Damon Locks & Black Monument Ensemble Share Video “Now (Forever Momentary Space)”, Announce New Album

Chicago’s Black Monument Ensemble announce its sophomore release NOW (International Anthem), set for release April 9th digitally, and July 9th physically. The group shares the new ingle/video, “Now (Forever Momentary Space).” Originally conceived as a medium for Chicago-based multimedia artist/activist Damon Locks’ sample-based sound collage work, Black Monument Ensemble has evolved into a vibrant collective of artists, musicians, singers, and dancers making work with common goals of joy, compassion, and intention. Galvanized by Locks’s conceptualizing, poeticizing, and guiding vision, the contributors come from all facets of the diverse wellspring of Black artistic excellence in Chicago, bringing their unique perspectives and experiences to uplifting, anthemic, and highly animated musical performance.

BME is a genuinely multi-generational collective; with members ages ranging from 9 to 52 years old. In addition to Locks, current and consistent BME members include musicians Angel Bat Dawid, Ben LaMar Gay, Dana Hall, and Arif Smith; singers Phillip Armstrong, Monique Golding, Rayna Golding, Tramaine Parker, Richie Parks, Erica Rene, and Eric Tre’von; and dancers Raven Lewis, Cheyenne Spencer, Mary Thomas, Bryonna Young, Tiarra Young, and Keisha Janae.

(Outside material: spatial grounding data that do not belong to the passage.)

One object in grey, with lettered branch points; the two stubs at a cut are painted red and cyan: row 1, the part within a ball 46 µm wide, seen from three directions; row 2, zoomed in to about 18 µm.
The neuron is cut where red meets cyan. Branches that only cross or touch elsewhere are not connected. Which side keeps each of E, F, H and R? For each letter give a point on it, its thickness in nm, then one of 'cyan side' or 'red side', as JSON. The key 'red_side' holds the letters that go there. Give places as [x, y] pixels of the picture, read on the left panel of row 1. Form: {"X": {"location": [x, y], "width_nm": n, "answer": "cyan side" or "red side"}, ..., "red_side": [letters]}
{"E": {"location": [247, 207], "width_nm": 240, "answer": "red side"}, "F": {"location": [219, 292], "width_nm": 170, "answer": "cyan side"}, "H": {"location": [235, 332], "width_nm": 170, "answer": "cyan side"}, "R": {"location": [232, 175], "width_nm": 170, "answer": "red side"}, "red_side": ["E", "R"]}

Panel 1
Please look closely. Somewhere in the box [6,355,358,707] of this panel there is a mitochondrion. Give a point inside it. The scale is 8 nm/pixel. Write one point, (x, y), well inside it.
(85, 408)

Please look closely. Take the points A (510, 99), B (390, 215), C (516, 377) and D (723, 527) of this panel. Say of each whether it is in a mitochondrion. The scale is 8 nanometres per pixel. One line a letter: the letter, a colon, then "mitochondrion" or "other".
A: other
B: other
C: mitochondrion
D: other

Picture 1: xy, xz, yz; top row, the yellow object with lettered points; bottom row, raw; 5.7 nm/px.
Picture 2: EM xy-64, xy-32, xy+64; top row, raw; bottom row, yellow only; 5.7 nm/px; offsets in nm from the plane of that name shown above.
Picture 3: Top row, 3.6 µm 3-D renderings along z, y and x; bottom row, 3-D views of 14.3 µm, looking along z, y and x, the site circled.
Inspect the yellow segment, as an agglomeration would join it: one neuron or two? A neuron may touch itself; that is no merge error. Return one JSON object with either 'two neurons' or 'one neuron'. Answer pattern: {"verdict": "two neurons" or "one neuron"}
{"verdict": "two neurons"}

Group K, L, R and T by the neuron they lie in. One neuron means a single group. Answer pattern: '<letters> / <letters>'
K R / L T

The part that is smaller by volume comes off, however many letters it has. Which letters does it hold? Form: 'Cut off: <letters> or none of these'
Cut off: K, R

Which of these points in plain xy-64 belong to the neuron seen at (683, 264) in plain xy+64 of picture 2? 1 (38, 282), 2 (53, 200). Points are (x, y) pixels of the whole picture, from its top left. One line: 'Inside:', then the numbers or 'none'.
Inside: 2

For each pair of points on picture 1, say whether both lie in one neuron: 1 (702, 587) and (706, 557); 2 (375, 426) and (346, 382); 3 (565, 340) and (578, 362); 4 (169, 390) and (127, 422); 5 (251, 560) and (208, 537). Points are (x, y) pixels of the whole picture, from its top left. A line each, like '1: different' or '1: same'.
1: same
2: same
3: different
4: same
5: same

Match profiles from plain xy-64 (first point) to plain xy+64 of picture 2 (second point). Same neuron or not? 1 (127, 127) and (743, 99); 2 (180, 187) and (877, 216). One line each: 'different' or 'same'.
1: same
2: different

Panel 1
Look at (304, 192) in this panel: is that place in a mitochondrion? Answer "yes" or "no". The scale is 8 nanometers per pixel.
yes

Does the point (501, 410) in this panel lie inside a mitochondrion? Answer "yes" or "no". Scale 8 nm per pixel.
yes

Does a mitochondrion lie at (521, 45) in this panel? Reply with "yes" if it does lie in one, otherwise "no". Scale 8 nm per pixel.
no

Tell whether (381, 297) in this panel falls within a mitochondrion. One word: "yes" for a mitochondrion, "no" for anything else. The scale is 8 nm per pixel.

NOW follows up the group’s debut album Where Future Unfolds, created in the final throes of Summer 2020, following months of pandemic-induced fear and isolation, the explosion of social unrest, struggle, and violence in the streets, and as the certain presence of a new reality had fully settled in. Set up safely in the garden behind Chicago’s Experimental Sound Studio, the music was recorded in only a few takes, capturing the first times’ members of BME had ever played or sang the tunes. For Locks, the impetus was more about getting together to commune and make art than it was about producing an album. In his words: “It was about offering a new thought. It was about resisting the darkness. It was about expressing possibility. It was about asking the question, ‘Since the future has unfolded and taken a new and dangerous shape…what happens NOW?’”

For the lead single “Now (Forever Momentary Space),” Locks was inspired by “a short story by writer Cadwell Turnbull called, ‘Jump.’ The story is about a couple who experience something seemingly impossible and the lengths one of them would go to control that. It ultimately is an investigation in acceptance and imagining what is possible and taking a leap towards it. ‘Now (Forever Momentary Space)’ is about the moment outside of the timeline where everything is possible. That moment is Now.” The video combines Locks’ artwork, documentary footage and photography shot by Brian Ashby at the outdoor recording session, and animation by Rob Shaw. The video blends the visual world of Locks’ art with the very present documentary footage of recording in the heat of the late Summer 2020. “The video captures the artistic otherworldliness that can be invoked through sound and visuals, yet the reality of the present danger of COVID can be seen in the masks everyone has,” says Locks.  “It is my hope that the video feels rooted in our reality but suggests that we have the materials to manifest something new in the immediate.”